LONDON (Agence France-Presse) — Britain’s prime minister-in-waiting, Gordon Brown, rejected a call for a new investigation into the government’s handling of the U.S.-led war in Iraq yesterday as his government defeated an opposition motion in Parliament for an inquiry.
Mr. Brown, the chancellor of the Exchequer, who is set to succeed Prime Minister Tony Blair at the end of the month, outlined his objections on a visit to Iraq, but pledged to learn from Britain’s mistakes in the war-torn country.
“The wrong time to even consider an inquiry is when you have got to give all your effort to supporting the troops on the ground,” Mr. Brown told Sky News from Baghdad, while not ruling out a probe at a later date.
“There are times to consider these things, but the right thing to do at the moment is to give the full support and the full force of government behind the troops on the ground,” Mr. Brown said.
William Hague, the foreign-affairs spokesman for the main opposition Conservative Party, rejected this as he asked the House of Commons to back an investigative hearing with the power to summon officials and military commanders for questioning.
That motion was defeated in the Commons, though with a smaller majority than the government holds in parliament. Some 288 lawmakers voted against the proposal for an inquiry, against 253 who voted for it.
The ruling Labor Party’s parliamentary majority is 66.
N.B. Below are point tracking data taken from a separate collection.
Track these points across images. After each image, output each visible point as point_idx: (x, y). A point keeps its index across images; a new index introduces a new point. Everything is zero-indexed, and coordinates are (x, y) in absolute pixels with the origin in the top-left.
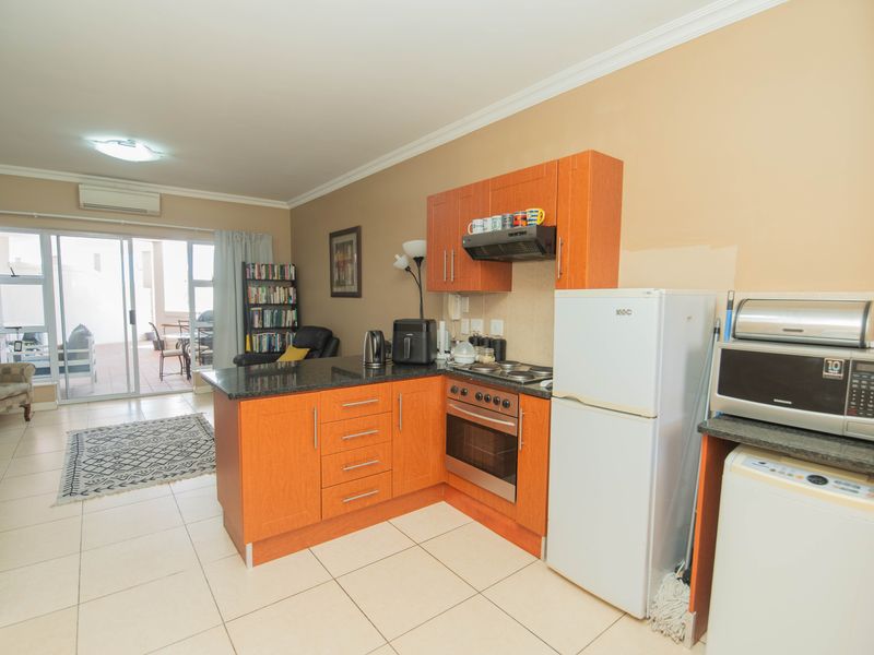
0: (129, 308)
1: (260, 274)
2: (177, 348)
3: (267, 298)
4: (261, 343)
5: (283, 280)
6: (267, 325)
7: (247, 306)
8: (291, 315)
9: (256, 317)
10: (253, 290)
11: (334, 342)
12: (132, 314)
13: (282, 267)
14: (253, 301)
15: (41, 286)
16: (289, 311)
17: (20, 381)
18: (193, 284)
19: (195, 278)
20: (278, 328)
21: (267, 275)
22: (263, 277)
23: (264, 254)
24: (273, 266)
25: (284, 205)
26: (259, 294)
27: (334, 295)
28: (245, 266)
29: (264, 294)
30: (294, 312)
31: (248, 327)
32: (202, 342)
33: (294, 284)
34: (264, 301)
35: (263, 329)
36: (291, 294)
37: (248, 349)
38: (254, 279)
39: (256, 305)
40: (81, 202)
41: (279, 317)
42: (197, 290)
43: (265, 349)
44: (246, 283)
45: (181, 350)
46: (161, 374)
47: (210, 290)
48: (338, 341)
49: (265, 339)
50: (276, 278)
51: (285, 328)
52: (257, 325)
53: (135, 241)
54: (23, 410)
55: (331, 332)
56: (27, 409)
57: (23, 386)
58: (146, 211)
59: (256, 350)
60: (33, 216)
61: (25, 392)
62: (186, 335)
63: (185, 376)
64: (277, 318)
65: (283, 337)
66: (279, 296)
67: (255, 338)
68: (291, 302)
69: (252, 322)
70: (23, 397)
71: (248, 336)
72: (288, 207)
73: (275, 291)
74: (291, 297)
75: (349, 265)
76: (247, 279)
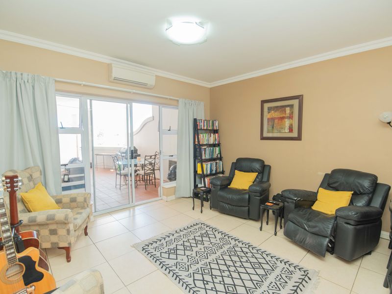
1: (204, 126)
3: (208, 140)
4: (207, 168)
5: (213, 129)
6: (208, 157)
8: (217, 150)
9: (204, 152)
10: (201, 136)
12: (132, 152)
13: (213, 122)
16: (216, 148)
20: (212, 159)
21: (207, 126)
22: (206, 128)
24: (209, 121)
25: (209, 85)
26: (204, 138)
28: (195, 120)
29: (206, 138)
30: (218, 148)
33: (217, 131)
34: (206, 143)
35: (207, 160)
39: (203, 145)
40: (113, 77)
41: (213, 151)
44: (196, 130)
48: (270, 167)
49: (209, 166)
50: (210, 129)
51: (215, 158)
52: (203, 158)
65: (217, 163)
68: (217, 142)
72: (210, 86)
73: (211, 136)
74: (216, 139)
75: (287, 120)
76: (198, 129)
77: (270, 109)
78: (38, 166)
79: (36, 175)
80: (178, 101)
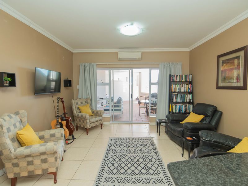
0: (131, 93)
1: (177, 79)
2: (144, 105)
3: (179, 89)
4: (176, 108)
5: (186, 81)
6: (179, 101)
7: (171, 93)
8: (189, 97)
9: (174, 97)
10: (173, 86)
11: (219, 114)
12: (132, 95)
13: (186, 76)
14: (173, 91)
15: (108, 86)
16: (188, 95)
17: (100, 116)
18: (151, 84)
19: (151, 82)
20: (183, 103)
21: (180, 79)
22: (178, 80)
23: (178, 71)
24: (182, 76)
26: (176, 88)
27: (218, 88)
28: (170, 76)
29: (178, 88)
30: (190, 95)
31: (171, 101)
32: (152, 104)
33: (191, 83)
34: (178, 91)
35: (177, 103)
36: (190, 87)
37: (170, 110)
38: (174, 81)
39: (174, 92)
40: (119, 58)
41: (184, 97)
42: (152, 86)
43: (178, 111)
44: (171, 83)
45: (145, 106)
46: (139, 113)
47: (157, 86)
48: (221, 113)
49: (178, 107)
50: (183, 81)
51: (186, 102)
52: (174, 101)
53: (134, 70)
54: (101, 125)
55: (217, 108)
56: (102, 125)
57: (101, 118)
58: (137, 59)
59: (174, 111)
60: (106, 64)
61: (101, 120)
62: (147, 101)
63: (146, 115)
64: (183, 97)
65: (186, 106)
66: (184, 88)
67: (174, 106)
68: (189, 91)
69: (173, 100)
70: (100, 121)
71: (170, 105)
72: (189, 50)
73: (183, 86)
74: (189, 89)
75: (235, 71)
76: (171, 82)
77: (223, 62)
78: (90, 98)
79: (89, 101)
80: (159, 64)
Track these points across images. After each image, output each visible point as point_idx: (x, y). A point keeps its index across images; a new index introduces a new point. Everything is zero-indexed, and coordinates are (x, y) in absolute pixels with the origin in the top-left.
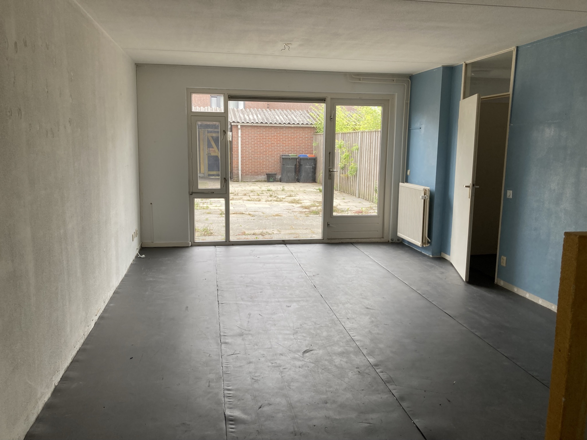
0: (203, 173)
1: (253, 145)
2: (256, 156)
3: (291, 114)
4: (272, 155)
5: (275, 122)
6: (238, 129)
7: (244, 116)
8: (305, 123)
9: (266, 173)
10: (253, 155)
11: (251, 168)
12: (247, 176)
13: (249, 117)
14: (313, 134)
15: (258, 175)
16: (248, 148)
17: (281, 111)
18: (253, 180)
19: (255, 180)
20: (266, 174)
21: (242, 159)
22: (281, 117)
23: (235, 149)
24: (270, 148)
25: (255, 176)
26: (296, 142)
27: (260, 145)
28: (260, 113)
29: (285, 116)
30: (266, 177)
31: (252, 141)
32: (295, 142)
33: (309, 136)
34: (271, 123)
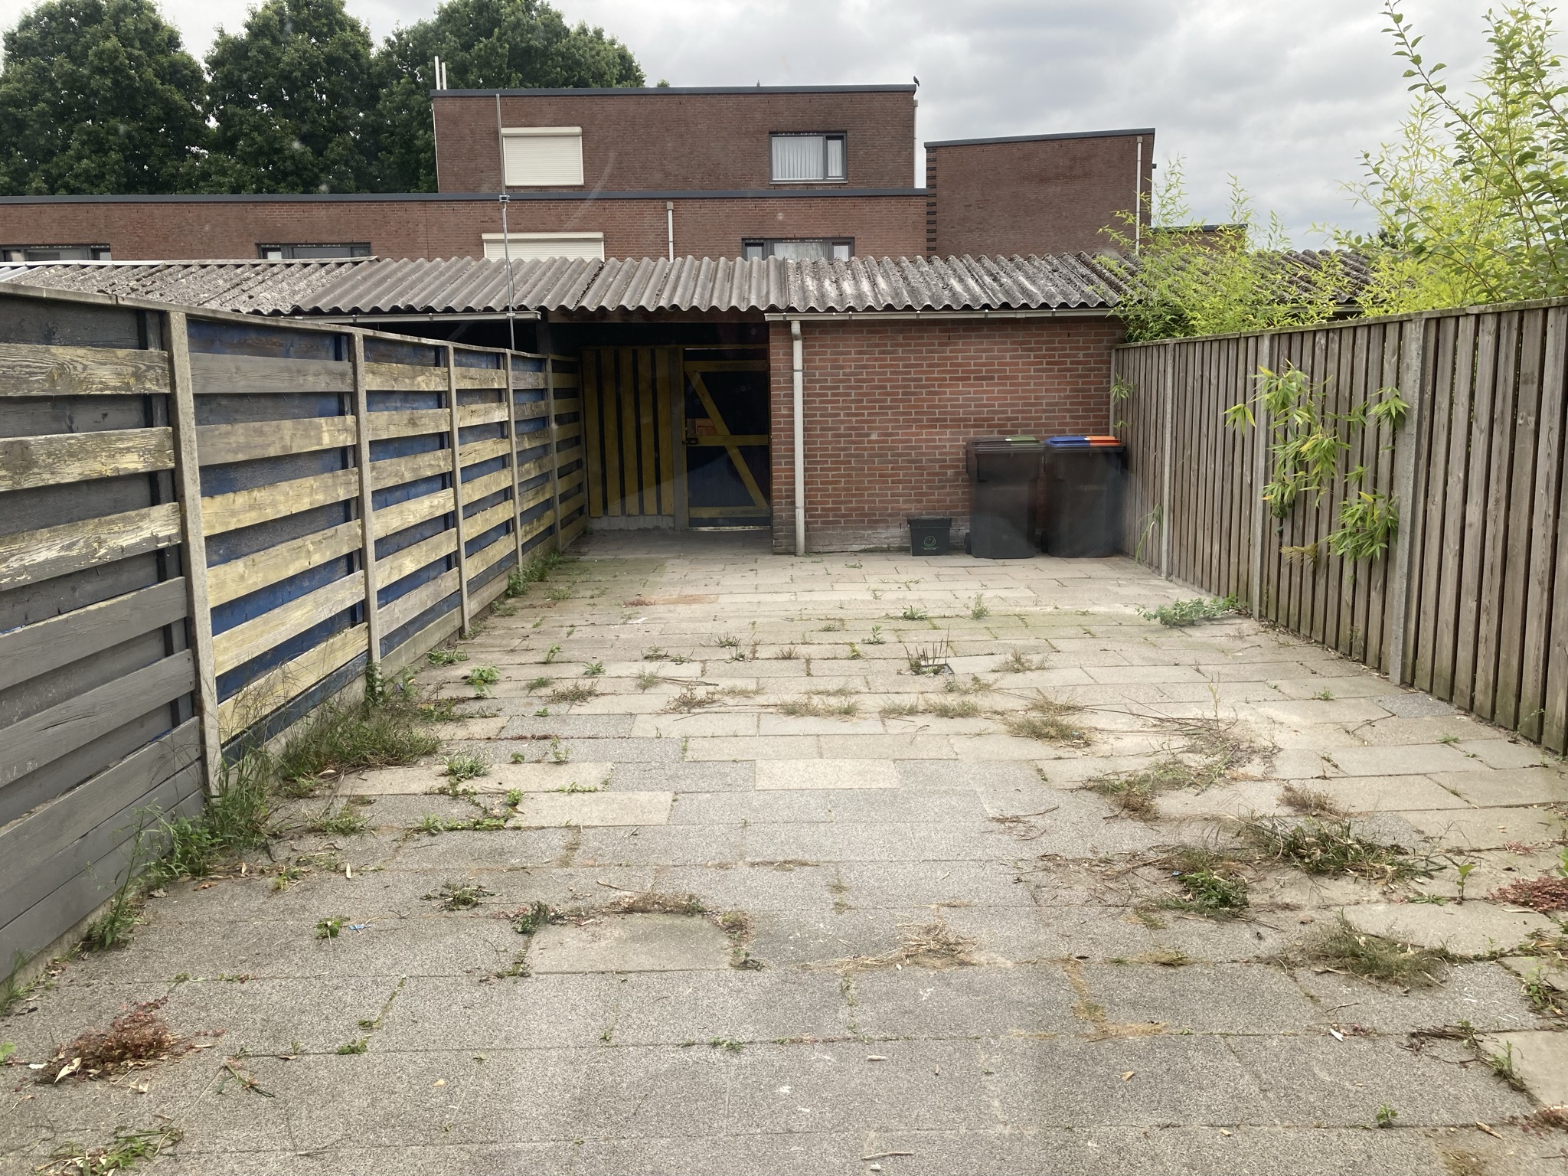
0: (670, 515)
1: (852, 401)
2: (865, 449)
3: (1014, 271)
4: (934, 440)
5: (947, 302)
6: (791, 338)
7: (821, 286)
8: (1074, 303)
9: (907, 515)
10: (854, 442)
11: (845, 496)
12: (829, 529)
13: (839, 288)
14: (1111, 348)
15: (874, 524)
16: (831, 415)
17: (971, 260)
18: (856, 548)
19: (863, 547)
20: (909, 522)
21: (809, 463)
22: (971, 283)
23: (780, 423)
24: (924, 413)
25: (864, 529)
26: (1035, 384)
27: (885, 401)
28: (885, 271)
29: (987, 279)
30: (909, 534)
31: (851, 388)
32: (1029, 384)
33: (1091, 355)
34: (928, 308)
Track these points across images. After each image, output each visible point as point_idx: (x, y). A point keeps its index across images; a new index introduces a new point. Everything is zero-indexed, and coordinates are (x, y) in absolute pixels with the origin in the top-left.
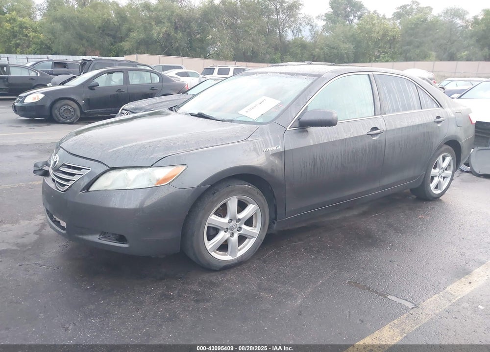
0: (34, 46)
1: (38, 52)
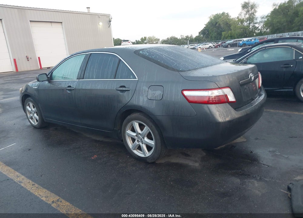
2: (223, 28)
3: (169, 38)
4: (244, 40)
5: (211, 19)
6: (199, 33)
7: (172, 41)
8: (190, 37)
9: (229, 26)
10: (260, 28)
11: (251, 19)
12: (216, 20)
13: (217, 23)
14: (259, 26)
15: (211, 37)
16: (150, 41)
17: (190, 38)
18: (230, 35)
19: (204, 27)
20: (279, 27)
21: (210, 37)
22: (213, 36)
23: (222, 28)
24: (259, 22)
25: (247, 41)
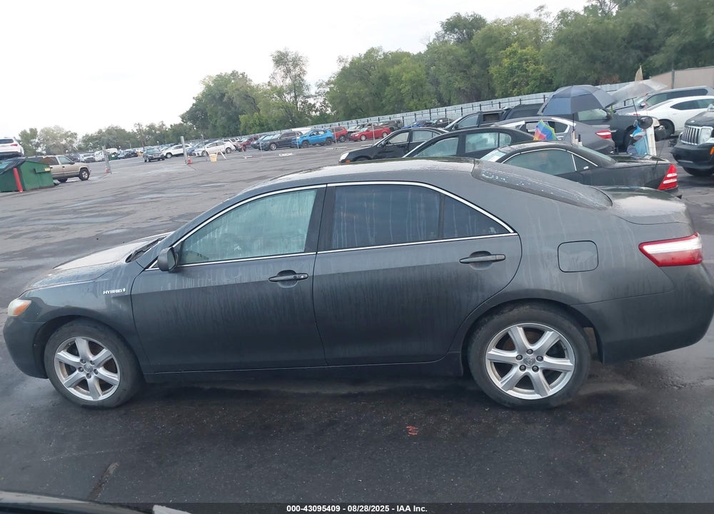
0: (531, 83)
1: (536, 90)
2: (240, 107)
3: (104, 131)
4: (304, 133)
5: (208, 87)
6: (183, 117)
7: (114, 139)
8: (160, 126)
9: (252, 101)
10: (318, 105)
11: (298, 87)
12: (220, 88)
13: (223, 95)
14: (315, 102)
15: (214, 127)
16: (48, 140)
17: (159, 130)
18: (257, 122)
19: (194, 105)
20: (358, 104)
21: (210, 126)
22: (217, 124)
23: (238, 106)
24: (313, 94)
25: (310, 136)
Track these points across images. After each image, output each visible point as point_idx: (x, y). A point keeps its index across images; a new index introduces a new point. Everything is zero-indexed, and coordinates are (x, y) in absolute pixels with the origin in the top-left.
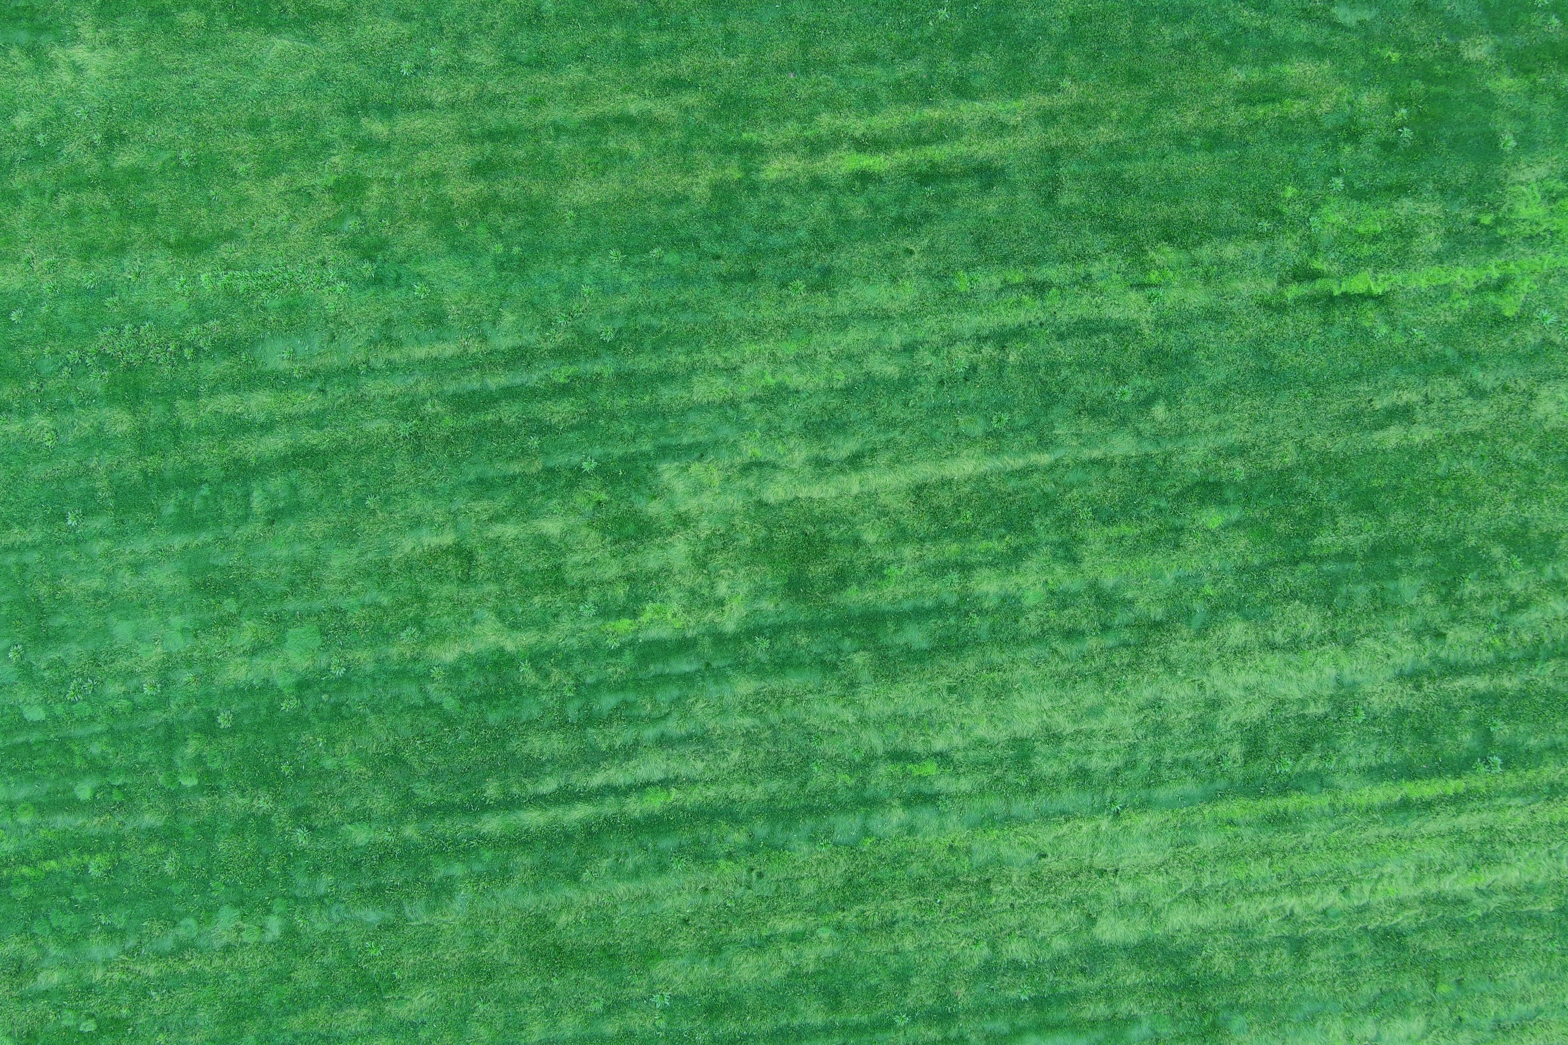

In October, the government defeated an opposition motion demanding a similar inquiry.
“It is not true that our troops would be demoralized or our enemies would take heart if we took the trouble to find out what has gone wrong,” Mr. Hague told lawmakers.
“In a democratic society, the examination of successes and failures is a sign of strength, not of weakness,” he said.
Mr. Brown earlier said in Baghdad, his first trip to the Iraqi capital since being appointed Mr. Blair’s successor, that he thought it was “important to learn all the lessons, just as Mr. Blair has said he acted in good faith but mistakes were made.”
He told reporters that his visit was an attempt to get a first-hand report of the situation on the ground, “very much an assessment more than anything else, a fact-finding trip,” the British Broadcasting Corp. quoted him as saying.
The government has pledged to withdraw this year about 1,600 troops from a force of 7,100 deployed in Iraq. Some 150 British troops have been killed in Iraq since the March 2003 U.S.-led invasion.